Physical characteristics
- Mouth: Gulf of Saint Lawrence
- • coordinates: 50°12′40″N 60°57′46″W﻿ / ﻿50.2111111°N 60.9627778°W
- • elevation: 0 metres (0 ft)
- Length: 28 kilometres (17 mi)
- Basin size: 338 square kilometres (131 sq mi)

= Musquanousse River =

The Musquanousse River (Rivière Musquanousse) is a salmon river in the Côte-Nord region of Quebec, Canada. It flows south and empties into the Gulf of Saint Lawrence.

==Location==

The Musquanousse River is 28 km long from its source.
It forms as a stream that drains Lake Musquanousse, which is 19 km long and 4.7 km wide.
The river then traces an erratic path through many lakes, including Lake Marie-Claire, Lake Des Outardes and Lake Missu before flowing for about 20 km to the Gulf.
In this section the river descends through falls and numerous rapids towards a broad T-shaped bay, which connects by a narrow neck with the Gulf.

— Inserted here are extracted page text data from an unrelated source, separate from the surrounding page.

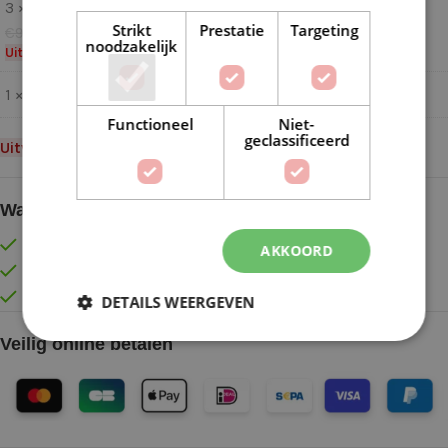
3 ×
Lana Grossa Silkhair 041 Zilvergrijs
Strikt
Prestatie
Targeting
€
9,99
€
7,99
noodzakelijk
Uitverkocht
1 × Patroon doek silkhair (download)
Functioneel
Niet-
geclassificeerd
Uitverkocht
Waarom kopen bij de Wolkast?
Lage verzendkosten vanaf € 4,99 binnen NL
AKKOORD
Gratis verzonden vanaf €55,-
Vóór 16:30 besteld = Zelfde (werk)dag verzonden
DETAILS WEERGEVEN
Veilig online betalen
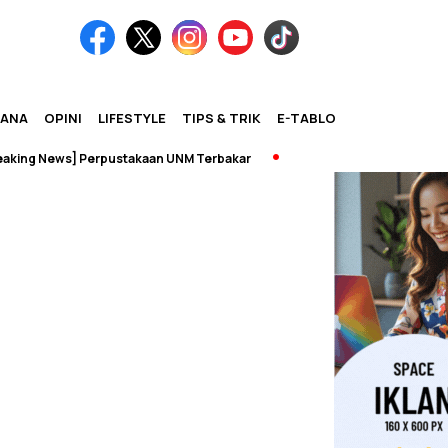
IANA
OPINI
LIFESTYLE
TIPS & TRIK
E-TABLOID
ng News] Perpustakaan UNM Terbakar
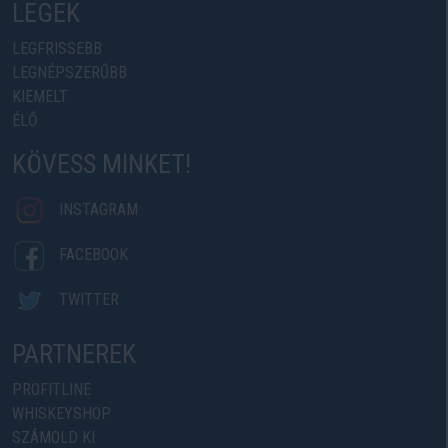
LEGEK
LEGFRISSEBB
LEGNÉPSZERŰBB
KIEMELT
ÉLŐ
KÖVESS MINKET!
INSTAGRAM
FACEBOOK
TWITTER
PARTNEREK
PROFITLINE
WHISKEYSHOP
SZÁMOLD KI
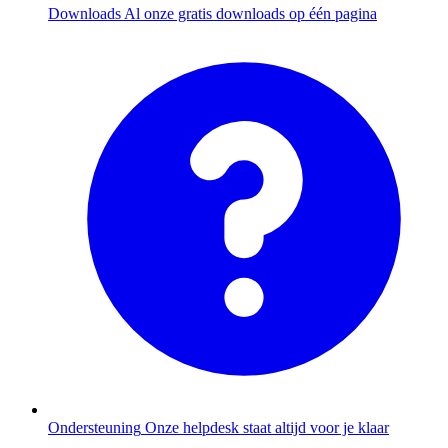
Downloads
Al onze gratis downloads op één pagina
Ondersteuning
Onze helpdesk staat altijd voor je klaar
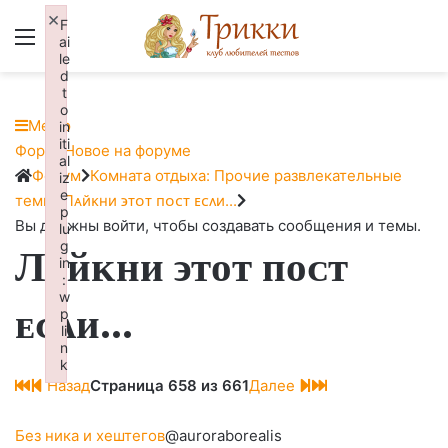
×
F
Меню
Вход
ai
le
d
t
o
Меню
in
iti
Навигация
Форум
Новое на форуме
al
Форума
Форум
Форум
Комната отдыха: Прочие развлекательные
iz
e
breadcrumbs
темы
Лᴀйᴋни ϶ᴛᴏᴛ ᴨᴏᴄᴛ ᴇᴄᴧи...
p
-
Вы должны войти, чтобы создавать сообщения и темы.
lu
g
Лᴀйᴋни ϶ᴛᴏᴛ ᴨᴏᴄᴛ
Вы
in
здесь:
:
w
ᴇᴄᴧи...
p
li
n
k
Назад
Страница 658 из 661
Далее
Failed to initialize plugin: wplink
Без ника и хештегов
@auroraborealis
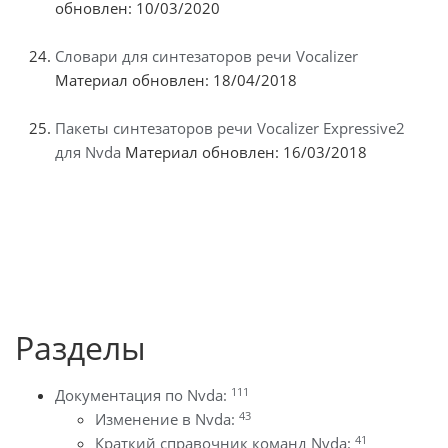
обновлен: 10/03/2020
Словари для синтезаторов речи Vocalizer
Материал обновлен: 18/04/2018
Пакеты синтезаторов речи Vocalizer Expressive2
для Nvda
Материал обновлен: 16/03/2018
Разделы
111
Документация по Nvda:
43
Изменение в Nvda:
41
Краткий справочник команд Nvda:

The mouth of the Musquanousse River is about 10 km east of the Musquaro River.
It is in the municipality of Côte-Nord-du-Golfe-du-Saint-Laurent in Le Golfe-du-Saint-Laurent Regional County Municipality.

==Name==

In 1694 Louis Jolliet wrote of the Mascoüarou and smaller Mascoüarouchis rivers.
The name means "little river of the black bear tail".
The surveyor J. B. A. Gould gave the lake and river this name in 1899 in a survey report.
The Musquanousse River is also known as the "Little Musquaro River".

==Description==

The Dictionnaire des rivières et lacs de la province de Québec (1914) says of the river,

Also called the Petit Musquarro. It is a watercourse of the north coast that empties into the Gulf of Saint Lawrence, and which flows between rocky mountains. It is the first river one encounters below the Musquarro River. It is navigable by canoe for a length of about five miles, then until Lake Musquanousse it is nothing but a contonuous sequence of falls, rapids and small lakes. There are few trees on the banks of the river. All the surrounding region is good hunting territory. The river itself is home to otters, ducks, plovers, snipes etc. There are many trout at the foot of the falls.

==Basin==

The Musquanousse River basin covers 338 km2.
It lies between the basins of the Musquaro River to the west and the Washicoutai River to the east.
It is partly in the unorganized territory of Petit-Mécatina and partly in the municipality of Côte-Nord-du-Golfe-du-Saint-Laurent.
A map of the ecological regions of Quebec shows the Musquanousse River in sub-regions 6o-T, 6n-T and 6m-T of the east spruce/moss subdomain.
Wildlife in this mountainous landscape include Moose, bear, wolf and bald eagle.
The river is also frequented by bustards and ducks.

==Fishing==

The Musquanousse, including lakes Marie-Claire, Missu, Musquanousse and Des Outardes, is recognized as an Atlantic salmon river.
Between 2013 and 2017 an average of 24 salmon were reported caught each year.
The six lakes that the river flows through increase its effective length for fish from 28 to 60 km.
All the lakes are accessible to salmon to varying degrees, and some reach Lake Musquanousse at the head of the river.
The stream is home to Atlantic salmon and brook trout, including anadromous and landlocked specimens of both species.
The Pourvoirie Musquanousse provides outfitter services.
It holds exclusive rights over the entire river and chain of lakes, as well as the estuary.
There are nine pools for fishing salmon by wading or from boats.